While Wall Street remains tepid—about half of analysts rate the name a hold or sell—Lichtenfeld views that skepticism as an opportunity. "I prefer stocks that Wall Street analysts don't like because they're often late to the party. When those upgrades finally come, they can really push the stock higher."

With a dividend yield of 3.5%, a forward P/E of 13, and trading at roughly 7x cash flow, Nutrien looks attractively priced. And even if AI ultimately improves farming efficiency, Lichtenfeld argues that could boost demand for fertilizers—another potential tailwind.

What About Palantir and NVIDIA?

The AI titans still dominate headlines. Lichtenfeld flagged Palantir (NASDAQ: PLTR) and NVIDIA (NASDAQ: NVDA) as examples of the sector's elevated multiples—PLTR trading around 250x earnings and 225x cash flow, and NVDA at about 55x.
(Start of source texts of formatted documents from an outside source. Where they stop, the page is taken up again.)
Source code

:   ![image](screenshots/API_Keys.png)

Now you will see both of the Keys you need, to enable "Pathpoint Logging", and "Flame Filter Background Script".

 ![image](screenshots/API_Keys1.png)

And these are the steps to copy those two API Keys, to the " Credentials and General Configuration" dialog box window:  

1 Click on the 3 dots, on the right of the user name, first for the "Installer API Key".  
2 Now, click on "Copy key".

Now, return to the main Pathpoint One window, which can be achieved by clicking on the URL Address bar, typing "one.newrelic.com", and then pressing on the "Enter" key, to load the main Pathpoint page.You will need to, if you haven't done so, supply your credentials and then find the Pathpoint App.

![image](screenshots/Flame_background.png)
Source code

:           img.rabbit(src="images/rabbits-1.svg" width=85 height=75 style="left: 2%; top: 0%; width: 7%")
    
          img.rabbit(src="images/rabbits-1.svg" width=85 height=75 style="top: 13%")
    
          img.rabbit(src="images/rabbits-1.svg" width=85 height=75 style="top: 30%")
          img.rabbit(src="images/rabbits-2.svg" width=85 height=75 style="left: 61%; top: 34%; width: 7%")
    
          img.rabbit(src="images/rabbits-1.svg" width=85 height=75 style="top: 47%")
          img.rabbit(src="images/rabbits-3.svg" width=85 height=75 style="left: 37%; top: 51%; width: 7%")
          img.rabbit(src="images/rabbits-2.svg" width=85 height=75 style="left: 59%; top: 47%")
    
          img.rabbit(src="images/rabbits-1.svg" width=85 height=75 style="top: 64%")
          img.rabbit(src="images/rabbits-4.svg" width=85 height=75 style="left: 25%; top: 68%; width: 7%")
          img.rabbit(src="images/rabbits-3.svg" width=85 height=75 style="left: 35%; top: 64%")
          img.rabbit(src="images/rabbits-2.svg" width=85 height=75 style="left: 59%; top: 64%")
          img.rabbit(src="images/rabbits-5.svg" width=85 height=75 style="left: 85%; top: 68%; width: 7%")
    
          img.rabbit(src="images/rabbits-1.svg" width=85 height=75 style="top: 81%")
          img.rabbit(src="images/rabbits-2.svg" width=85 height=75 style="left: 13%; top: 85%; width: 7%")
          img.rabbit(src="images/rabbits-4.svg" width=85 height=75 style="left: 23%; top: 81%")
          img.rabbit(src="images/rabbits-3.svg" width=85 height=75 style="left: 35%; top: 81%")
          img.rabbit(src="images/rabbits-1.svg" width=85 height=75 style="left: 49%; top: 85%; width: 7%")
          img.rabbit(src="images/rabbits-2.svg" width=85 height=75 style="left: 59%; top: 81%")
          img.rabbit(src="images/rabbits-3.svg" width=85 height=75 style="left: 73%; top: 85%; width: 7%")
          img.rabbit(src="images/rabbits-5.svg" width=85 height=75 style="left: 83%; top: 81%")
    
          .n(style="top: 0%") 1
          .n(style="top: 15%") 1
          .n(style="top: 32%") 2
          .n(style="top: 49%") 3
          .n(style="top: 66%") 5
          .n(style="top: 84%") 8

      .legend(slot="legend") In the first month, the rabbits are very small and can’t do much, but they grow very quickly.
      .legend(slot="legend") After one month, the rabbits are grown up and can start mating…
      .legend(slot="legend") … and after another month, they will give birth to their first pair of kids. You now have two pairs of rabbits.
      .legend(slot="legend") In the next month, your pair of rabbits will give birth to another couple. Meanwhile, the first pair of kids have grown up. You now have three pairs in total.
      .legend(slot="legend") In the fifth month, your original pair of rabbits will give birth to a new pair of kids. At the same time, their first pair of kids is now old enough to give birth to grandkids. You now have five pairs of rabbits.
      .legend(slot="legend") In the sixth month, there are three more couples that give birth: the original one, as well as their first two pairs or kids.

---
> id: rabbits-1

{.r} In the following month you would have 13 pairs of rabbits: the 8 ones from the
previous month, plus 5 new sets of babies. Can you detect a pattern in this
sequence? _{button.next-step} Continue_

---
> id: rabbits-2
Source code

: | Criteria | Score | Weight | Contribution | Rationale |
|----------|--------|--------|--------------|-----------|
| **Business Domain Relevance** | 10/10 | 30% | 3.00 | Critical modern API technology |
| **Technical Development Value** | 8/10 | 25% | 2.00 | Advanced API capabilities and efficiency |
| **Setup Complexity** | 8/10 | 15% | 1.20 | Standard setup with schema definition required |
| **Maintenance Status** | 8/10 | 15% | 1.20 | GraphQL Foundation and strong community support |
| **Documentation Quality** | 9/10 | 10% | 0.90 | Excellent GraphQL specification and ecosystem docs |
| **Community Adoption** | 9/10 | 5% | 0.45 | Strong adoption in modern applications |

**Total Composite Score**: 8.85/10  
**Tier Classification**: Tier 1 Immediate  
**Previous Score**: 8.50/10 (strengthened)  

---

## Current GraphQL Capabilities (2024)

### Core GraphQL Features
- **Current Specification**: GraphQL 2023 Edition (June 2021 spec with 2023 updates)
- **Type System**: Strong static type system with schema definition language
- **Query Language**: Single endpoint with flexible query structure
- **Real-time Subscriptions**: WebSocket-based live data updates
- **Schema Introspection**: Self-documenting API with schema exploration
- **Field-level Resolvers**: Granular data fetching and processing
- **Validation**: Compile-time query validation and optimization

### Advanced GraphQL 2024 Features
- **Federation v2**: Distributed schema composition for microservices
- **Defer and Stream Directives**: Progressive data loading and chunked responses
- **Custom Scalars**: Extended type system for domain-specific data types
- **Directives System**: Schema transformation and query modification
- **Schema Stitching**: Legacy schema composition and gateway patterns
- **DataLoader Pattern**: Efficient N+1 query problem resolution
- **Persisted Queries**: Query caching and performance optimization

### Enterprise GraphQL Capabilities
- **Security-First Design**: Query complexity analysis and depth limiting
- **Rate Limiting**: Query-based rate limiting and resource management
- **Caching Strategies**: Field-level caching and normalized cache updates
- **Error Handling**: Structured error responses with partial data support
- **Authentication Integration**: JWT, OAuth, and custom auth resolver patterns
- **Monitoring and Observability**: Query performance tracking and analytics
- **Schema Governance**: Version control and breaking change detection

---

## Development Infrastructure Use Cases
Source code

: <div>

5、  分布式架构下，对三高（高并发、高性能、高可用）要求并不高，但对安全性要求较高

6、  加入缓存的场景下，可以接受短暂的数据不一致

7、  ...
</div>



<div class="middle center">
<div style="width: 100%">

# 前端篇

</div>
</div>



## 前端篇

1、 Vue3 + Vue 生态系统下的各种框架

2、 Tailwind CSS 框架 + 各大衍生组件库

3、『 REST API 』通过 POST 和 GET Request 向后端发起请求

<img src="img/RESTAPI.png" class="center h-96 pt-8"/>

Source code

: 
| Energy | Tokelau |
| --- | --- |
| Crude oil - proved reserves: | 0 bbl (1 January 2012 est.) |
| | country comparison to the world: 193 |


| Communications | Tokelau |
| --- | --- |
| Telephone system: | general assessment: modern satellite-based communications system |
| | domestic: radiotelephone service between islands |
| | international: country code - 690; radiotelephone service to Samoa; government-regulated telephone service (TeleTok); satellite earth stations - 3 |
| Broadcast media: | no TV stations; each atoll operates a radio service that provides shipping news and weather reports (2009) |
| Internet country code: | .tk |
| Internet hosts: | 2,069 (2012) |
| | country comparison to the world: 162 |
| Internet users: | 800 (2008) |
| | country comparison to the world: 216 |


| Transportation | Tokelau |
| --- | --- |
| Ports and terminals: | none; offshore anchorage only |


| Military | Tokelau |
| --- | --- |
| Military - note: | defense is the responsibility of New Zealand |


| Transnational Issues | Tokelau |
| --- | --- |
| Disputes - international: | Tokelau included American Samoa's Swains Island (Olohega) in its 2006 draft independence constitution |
While those numbers are eye-catching, he cautions against overreacting. "Bubbles don't burst because of high valuations. When they do burst, those valuations make it worse. But people don't usually sell stocks just because they're expensive—very often, they keep buying them."

Focus on Dividends, Regardless of the Narrative

No matter which side of the AI debate you fall on, Lichtenfeld returns to a familiar anchor: income. "Even if the market drops 10%, a 5% or 6% dividend yield softens the blow," he says. "And in a strong market, that dividend adds to your total return."

By emphasizing companies that consistently grow their payouts, he believes investors can better weather volatility, outpace inflation, and unlock the long-term power of compounding.